Lena pressed the buzzer again. She could hear the bell ringing inside along with the quiet murmur of a radio. She tried to flex her hand. There was less movement now. Her fingers were fat and swollen. She pulled back her sleeve and groaned. Red streaks traced up her forearm.

“Shit,” Lena groaned. She put her hand to her cheek. She was burning up. Her stomach was sour. She hadn’t felt right for the last two hours, but it all seemed to be catching up with her at once.

Her phone started to ring. Lena saw Jared’s number. She gave the buzzer by the door one last push before answering. “Hey.”

“Is this a bad time?”

She paced in front of the door. “I just quit my job.”

He laughed like she had told an unbelievable joke. “Really?”

She leaned her back against the wall. “I wouldn’t lie to you about that.”

“Does that mean you’d lie about other things?”

He was kidding, but Lena felt her heart drop when she thought about how all of this could’ve blown up in her face. “I want to get out of town as soon as possible.”

“All right. We’ll start packing tonight. You can move in with me and we’ll figure out later what you’re going to do.”

Lena stared at the river. She could hear the rush of the current. The sound was like boiling water in her ears. Even though the rain had stopped, the river was still rising. She conjured the image of a huge wave crashing down the hill, flooding out the street and taking away the police station.

“Lee?” Jared asked.

“I’m all right—” Her voice caught. She couldn’t start crying now or she’d never stop. “I should be home in an hour or two.” Her throat started to tighten. “I love you.”

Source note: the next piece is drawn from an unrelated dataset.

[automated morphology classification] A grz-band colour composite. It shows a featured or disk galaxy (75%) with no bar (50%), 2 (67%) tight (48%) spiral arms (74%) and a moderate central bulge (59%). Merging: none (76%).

She ended the call before he could answer. Lena looked at her watch. There was a doc-in-the-box in the drugstore over in Cooperstown. Maybe she could find a physician’s assistant who needed some cash and wouldn’t ask questions. She pushed away from the wall just as the back door opened.

Lena said, “Oh.”

“I didn’t see your car out front.”

“I’m parked across the street.” Lena held up her hand, showing the dangling Band-Aids. “I … uh … kind of have a problem I can’t take to the hospital.”

There was none of the expected reluctance. “Come on in.”

The smell of bleach hit Lena as she walked into the building. The cleaning staff had been thorough, but the stench made her stomach turn.

“Go into exam one. I’ll be right there.”

“All right,” Lena agreed.

Being in the doctor’s office seemed to give her body permission to hurt. Her hand was throbbing with every heartbeat. She couldn’t pull her fingers into a fist. There was a high-pitched noise in her ears. Then another one. She realized she was hearing sirens.

Lena bypassed the exam room and went to the front of the building to see what was going on. The pocket door to the front office took some coaxing to open. The blinds were drawn, the room dark. She turned on the lights and saw the source of the odor.

Two gallon jugs of bleach were on the desk. Leather gloves soaked in a stainless steel bowl. Cotton swabs and paper towels littered the floor. A wooden baseball bat was laid out on a sheet of brown craft paper. Blood was embedded in the letters around the Rawlings logo.

Lena put her hand to her gun, but she was too late. She felt a drop of blood trickle down her neck before her body registered the pain of the cold steel of a knife pressing into her skin.

CHAPTER FOURTEEN

CHARLIE REED BOUNDED DOWN THE DORM STAIRS WITH a smile showing under his mustache. He was in a white clean suit, covered head to toe in Tyvek. “Glad you’re here. We were just about to start the magic.”